## INPUT

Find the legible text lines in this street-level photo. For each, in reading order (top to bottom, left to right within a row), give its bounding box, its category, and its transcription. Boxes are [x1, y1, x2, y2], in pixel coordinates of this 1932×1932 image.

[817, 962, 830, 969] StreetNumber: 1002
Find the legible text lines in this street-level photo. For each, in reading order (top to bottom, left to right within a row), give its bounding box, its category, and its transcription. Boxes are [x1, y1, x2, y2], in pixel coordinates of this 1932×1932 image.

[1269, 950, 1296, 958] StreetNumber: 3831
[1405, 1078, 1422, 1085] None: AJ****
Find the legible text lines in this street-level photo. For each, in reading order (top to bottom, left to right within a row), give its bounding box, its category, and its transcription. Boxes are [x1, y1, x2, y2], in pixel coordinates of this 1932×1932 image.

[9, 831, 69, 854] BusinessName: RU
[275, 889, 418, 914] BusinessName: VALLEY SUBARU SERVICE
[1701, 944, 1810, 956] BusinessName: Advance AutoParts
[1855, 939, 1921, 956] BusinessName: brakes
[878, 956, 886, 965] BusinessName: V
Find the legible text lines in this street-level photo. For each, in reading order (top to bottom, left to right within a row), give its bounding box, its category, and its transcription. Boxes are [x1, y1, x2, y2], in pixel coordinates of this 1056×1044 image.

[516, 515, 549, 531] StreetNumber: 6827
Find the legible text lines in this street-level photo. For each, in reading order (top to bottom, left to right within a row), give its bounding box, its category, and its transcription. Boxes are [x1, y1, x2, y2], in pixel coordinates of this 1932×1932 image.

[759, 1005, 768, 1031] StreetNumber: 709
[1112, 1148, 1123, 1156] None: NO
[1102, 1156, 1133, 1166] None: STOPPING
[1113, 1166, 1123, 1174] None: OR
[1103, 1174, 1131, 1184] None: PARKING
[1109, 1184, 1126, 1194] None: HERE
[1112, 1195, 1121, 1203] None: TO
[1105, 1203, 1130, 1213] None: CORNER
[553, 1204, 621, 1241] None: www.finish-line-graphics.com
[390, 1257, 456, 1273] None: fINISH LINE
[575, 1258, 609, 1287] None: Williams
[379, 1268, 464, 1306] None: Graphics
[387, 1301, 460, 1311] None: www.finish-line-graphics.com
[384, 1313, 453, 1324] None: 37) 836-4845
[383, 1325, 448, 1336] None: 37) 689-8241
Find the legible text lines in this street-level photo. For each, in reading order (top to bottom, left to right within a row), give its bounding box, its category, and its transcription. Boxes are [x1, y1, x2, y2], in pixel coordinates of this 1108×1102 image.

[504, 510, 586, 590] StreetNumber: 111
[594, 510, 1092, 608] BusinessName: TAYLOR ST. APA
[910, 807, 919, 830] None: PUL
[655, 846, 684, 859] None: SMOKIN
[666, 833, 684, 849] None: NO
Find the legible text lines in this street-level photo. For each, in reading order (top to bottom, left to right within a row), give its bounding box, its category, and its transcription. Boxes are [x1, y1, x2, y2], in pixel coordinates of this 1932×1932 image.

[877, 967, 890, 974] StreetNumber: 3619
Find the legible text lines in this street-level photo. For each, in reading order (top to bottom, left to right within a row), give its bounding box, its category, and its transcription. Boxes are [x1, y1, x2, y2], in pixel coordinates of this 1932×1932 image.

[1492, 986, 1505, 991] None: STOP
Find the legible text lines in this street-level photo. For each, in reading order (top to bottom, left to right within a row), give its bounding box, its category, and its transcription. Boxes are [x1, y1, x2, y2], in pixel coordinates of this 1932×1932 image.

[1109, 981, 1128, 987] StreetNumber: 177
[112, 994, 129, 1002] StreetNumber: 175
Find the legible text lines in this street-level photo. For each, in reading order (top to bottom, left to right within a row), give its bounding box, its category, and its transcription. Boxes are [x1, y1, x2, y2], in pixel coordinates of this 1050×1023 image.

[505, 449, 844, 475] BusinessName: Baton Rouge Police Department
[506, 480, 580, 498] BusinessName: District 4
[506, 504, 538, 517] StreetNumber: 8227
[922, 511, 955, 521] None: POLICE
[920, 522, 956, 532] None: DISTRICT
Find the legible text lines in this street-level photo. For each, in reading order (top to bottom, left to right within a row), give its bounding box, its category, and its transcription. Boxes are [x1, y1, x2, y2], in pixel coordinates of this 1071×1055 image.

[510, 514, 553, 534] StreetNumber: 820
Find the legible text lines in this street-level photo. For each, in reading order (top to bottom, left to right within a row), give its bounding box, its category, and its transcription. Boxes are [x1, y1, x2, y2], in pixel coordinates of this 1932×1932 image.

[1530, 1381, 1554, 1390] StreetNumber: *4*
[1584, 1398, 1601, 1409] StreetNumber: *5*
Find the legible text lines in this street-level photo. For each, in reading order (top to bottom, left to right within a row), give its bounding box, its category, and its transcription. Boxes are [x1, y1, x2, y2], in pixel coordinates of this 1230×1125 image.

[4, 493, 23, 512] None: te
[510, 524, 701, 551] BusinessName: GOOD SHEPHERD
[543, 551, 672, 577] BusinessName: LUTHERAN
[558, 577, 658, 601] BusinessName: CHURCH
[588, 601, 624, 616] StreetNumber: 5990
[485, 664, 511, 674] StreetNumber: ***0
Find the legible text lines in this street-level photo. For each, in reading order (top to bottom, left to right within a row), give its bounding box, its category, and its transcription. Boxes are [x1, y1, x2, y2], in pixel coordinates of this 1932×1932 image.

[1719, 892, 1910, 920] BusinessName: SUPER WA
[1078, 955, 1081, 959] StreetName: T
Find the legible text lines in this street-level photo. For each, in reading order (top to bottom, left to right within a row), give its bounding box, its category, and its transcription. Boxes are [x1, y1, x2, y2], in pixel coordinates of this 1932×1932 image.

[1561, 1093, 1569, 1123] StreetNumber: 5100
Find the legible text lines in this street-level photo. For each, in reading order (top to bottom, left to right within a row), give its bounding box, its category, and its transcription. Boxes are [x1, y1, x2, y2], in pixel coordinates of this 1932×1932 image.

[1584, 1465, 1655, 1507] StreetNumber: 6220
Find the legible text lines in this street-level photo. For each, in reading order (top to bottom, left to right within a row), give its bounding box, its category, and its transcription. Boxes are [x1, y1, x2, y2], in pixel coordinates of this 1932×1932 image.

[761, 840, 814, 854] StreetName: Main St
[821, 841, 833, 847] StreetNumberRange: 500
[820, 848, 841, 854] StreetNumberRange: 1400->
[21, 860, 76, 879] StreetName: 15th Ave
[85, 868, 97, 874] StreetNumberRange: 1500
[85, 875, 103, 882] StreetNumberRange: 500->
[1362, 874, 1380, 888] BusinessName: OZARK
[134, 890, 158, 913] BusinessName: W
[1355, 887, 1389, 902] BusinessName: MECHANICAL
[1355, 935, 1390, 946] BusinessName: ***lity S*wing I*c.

## AIM OF THE EXERCISE
Revise the rows from the line with "this 1108×1102 image." to the line with "[877, 967, 890, 974] StreetNumber: 3619", substituting "street-view image" for "street-level photo" and leaving everything else untouched.

## RESPONSE TO THIS EXERCISE
Find the legible text lines in this street-view image. For each, in reading order (top to bottom, left to right within a row), give its bounding box, its category, and its transcription. Boxes are [x1, y1, x2, y2], in pixel coordinates of this 1108×1102 image.

[504, 510, 586, 590] StreetNumber: 111
[594, 510, 1092, 608] BusinessName: TAYLOR ST. APA
[910, 807, 919, 830] None: PUL
[655, 846, 684, 859] None: SMOKIN
[666, 833, 684, 849] None: NO
Find the legible text lines in this street-view image. For each, in reading order (top to bottom, left to right within a row), give its bounding box, its category, and its transcription. Boxes are [x1, y1, x2, y2], in pixel coordinates of this 1932×1932 image.

[877, 967, 890, 974] StreetNumber: 3619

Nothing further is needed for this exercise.